At the start of the book is a portrait of Vesalius himself. It’s intriguing that he looks slightly out of proportion despite his obvious drive for accuracy elsewhere in Fabrica. It’s thought that this may be a true representation and therefore Vesalius was perhaps partially dwarfed.
And here are the famous illustrations, the muscle men! I just love the fact that they’ve got this great Italian background, and they’re in such casual poses. I’m not quite sure how nice it is having skeletons walking through Italian Renaissance Italian backgrounds, but it shows the living body working. Vesalius believed in seeing living anatomy and how the body works, not just seeing it static as an object. There is another illustration in the book which shows the portal veins completely intact. It is difficult to comprehend the length of time and effort it would require to dissect out all the veins from one body-amazing!
Here is another of my favourite illustrations which shows the blood supply to the meninges [the membranes that envelop the central nervous system]. That’s where the word meningitis comes from of course it’s inflammation of the meninges. I know it’s maybe a bit gruesome for some but if you can overlook the fact it is a little grisly, it’s a fantastic piece of art.
Actually the pages I like most are probably not so attractive visually as it’s from an anatomy point of view that they’re really interesting. Vesalius discovered so many things himself. For example, he discovered that the sacrum [the bone at the bottom of the spine] was segmented, unlike in animals. You can find a discovery that he’s made on almost every page. It’s such a radical book.
So have you done dissection yourself?
Yes, when I was training everybody had to take part in dissection – that was essential; though it depended how many bodies were available. Understandably it can be very hard to get members of the public to donate their own or a relative’s body. Obviously you respect the people in front of you but there was a sort of dark humour too to help cope with the situation.
We had it well impressed on us that we had to hold the people in great respect. Every year we’d go to a church service for people that had donated their bodies. We wouldn’t necessarily be able to go to the service for the body that we were working with but we went to show we valued the donations that people make. All of us turned up. I think they’ve found it harder recently to get cadavers so nowadays not everybody has done dissection at every medical school.
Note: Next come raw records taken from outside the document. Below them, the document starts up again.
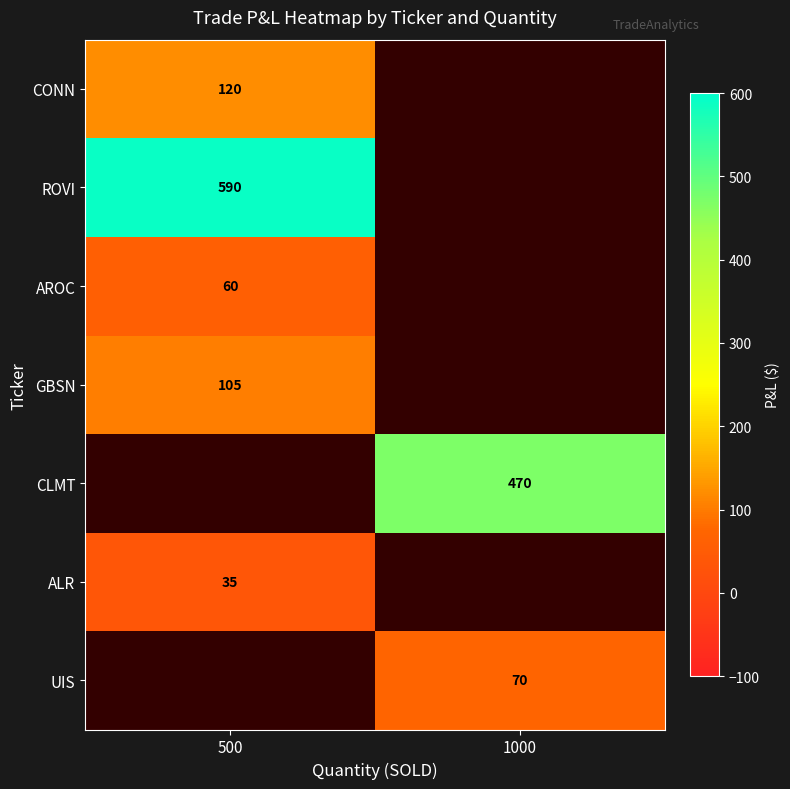

The value of ALR at 500 is 46. True or false?

False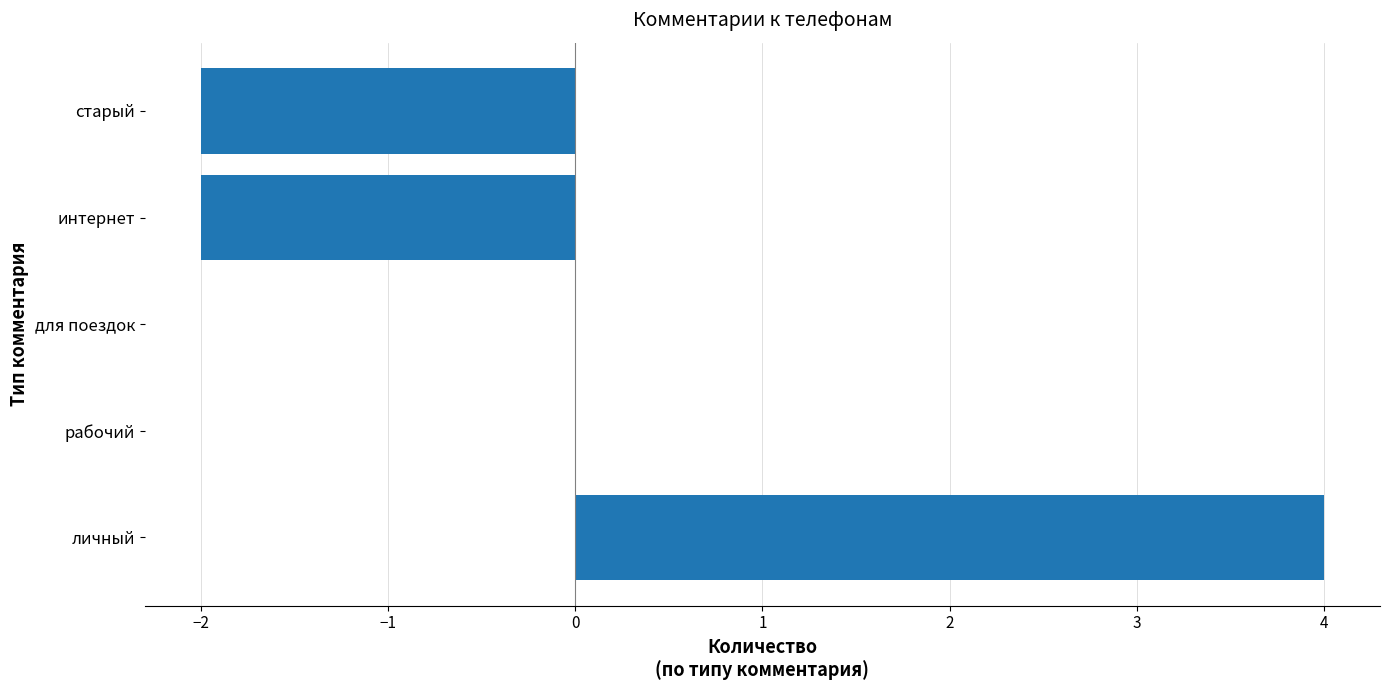

How many distinct data groups are displayed?

1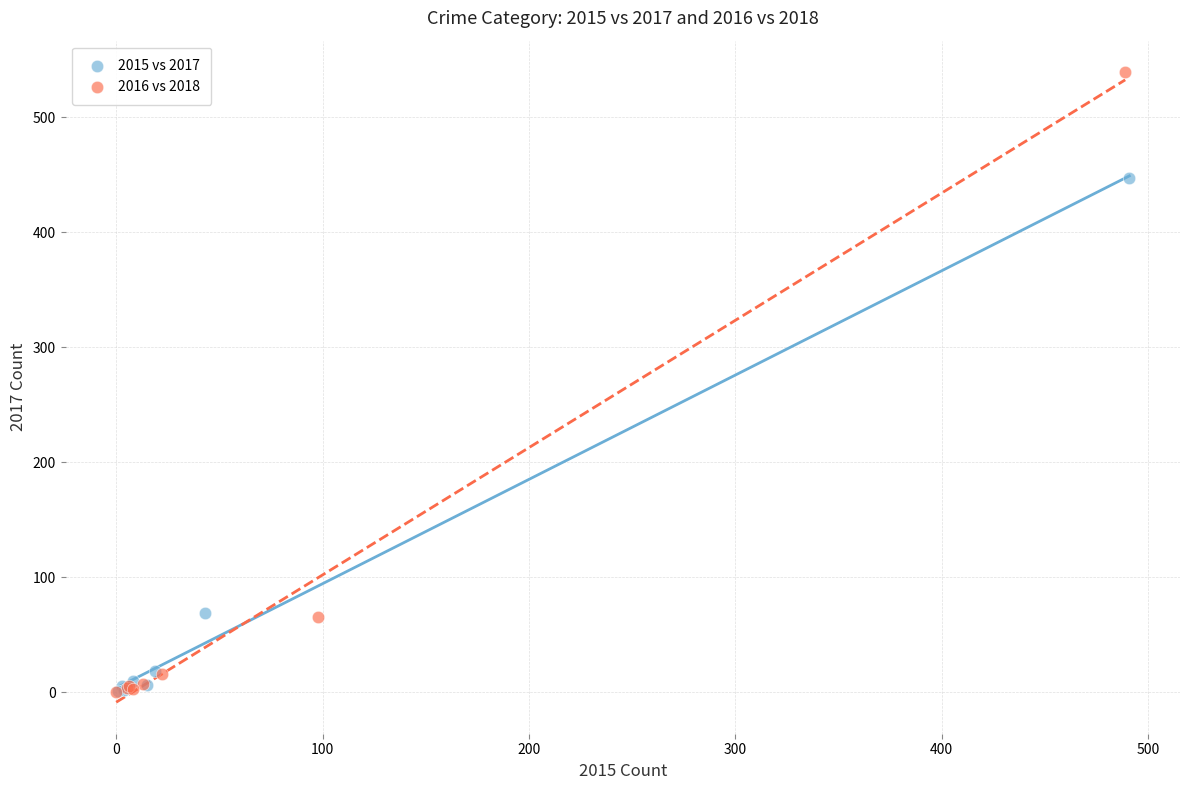

Which series has the largest Y range (max minus min)?

2016 vs 2018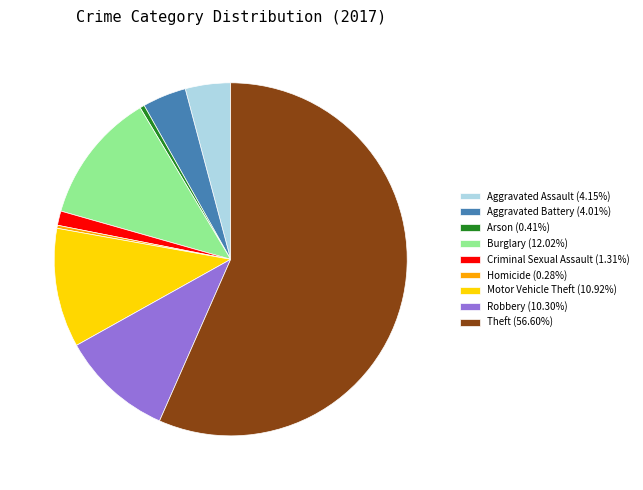

Is Theft (56.60%) the majority of the pie?

Yes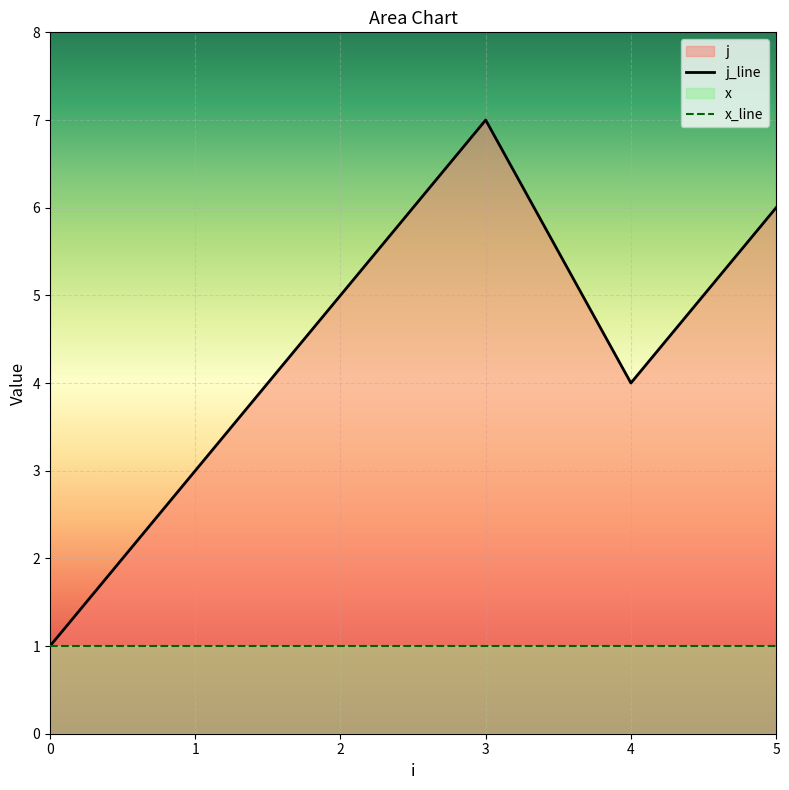

What is the difference between the maximum and second lowest values in the j_line series?

4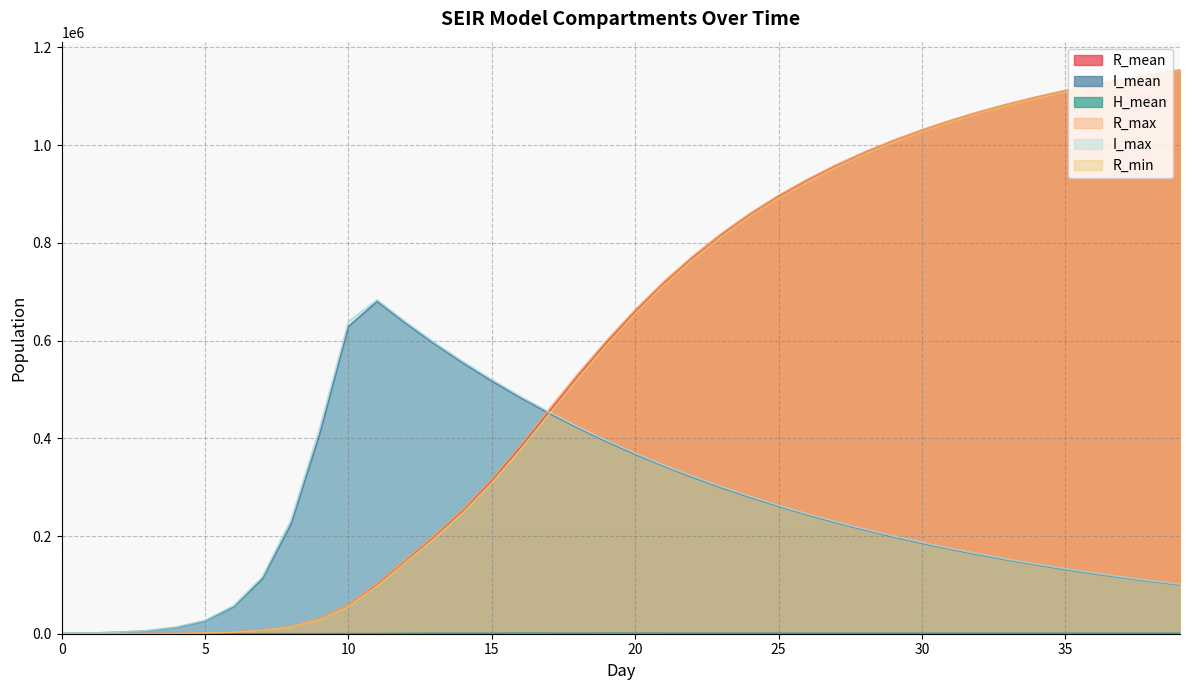

Which series has the largest total across all categories?

R_max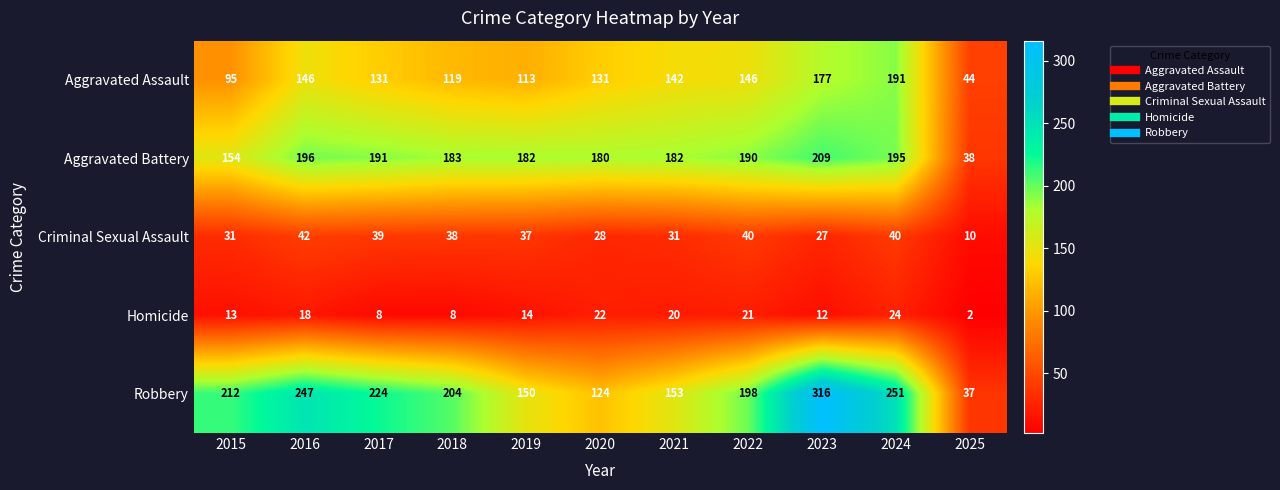

What is the average value of the Aggravated Battery series?

173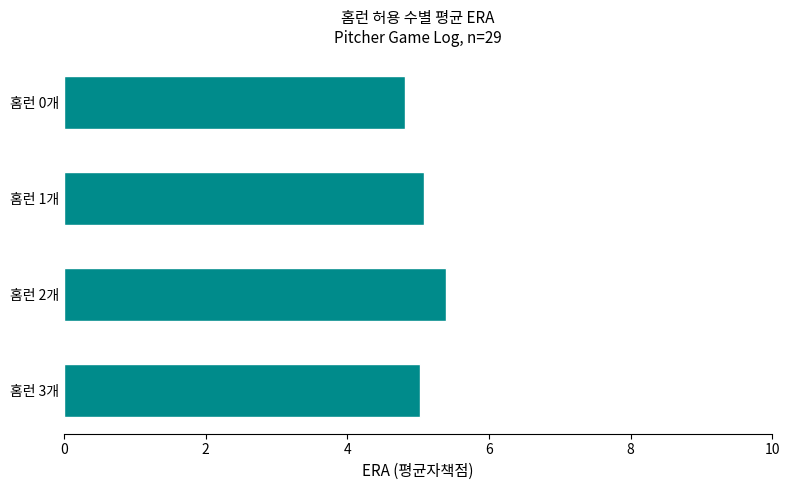

What is the approximate value at 홈런 0개?

4.8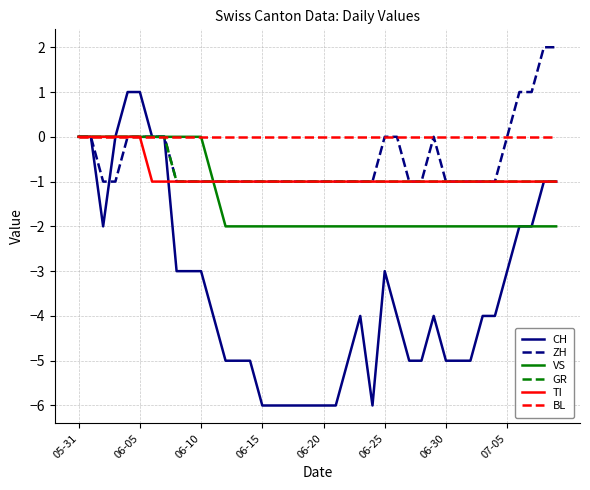

How many lines are shown in the chart?

6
Do you get a lot of interest from the public in Vesalius?
We have some enquiries but the interest is probably mainly in house. We all love it here! To be fair there are a lot of facsimiles available, and there are a lot of books about Vesalius and information online. Of course that means the books in our collection are kept looking pristine. I would love to see more medical-based people down here, but until they’ve retired, they really have no free time. Maybe people just don’t know it’s here; well hopefully they do now!
Thanks Jan, for a great Collections Highlight! We’re already collecting more posts from the rest of the Special Collections team so keep an eye out for them in the future.
Further information about the copies of De humani corporis fabrica libri septem by Andreas Vesalius, held by the University of Aberdeen.
First edition (Basle: Oporinus, 1543): Aberdeen SCC Pi f611 Ves 1. The Special Collections Centre also contains the second and third editions (Basle 1555; Venice 1568), two facsimiles, and numerous other works by Vesalius, including his Opera omnia anatomica & chirurgica, ed. Herman Boerhaave and Bernhard Siegfried Albinus (Leiden: Vivie, 1725): Aberdeen SCC FL f Zeta 1.14-15.
A great introduction to one of the key books of the Renaissance. Thank you!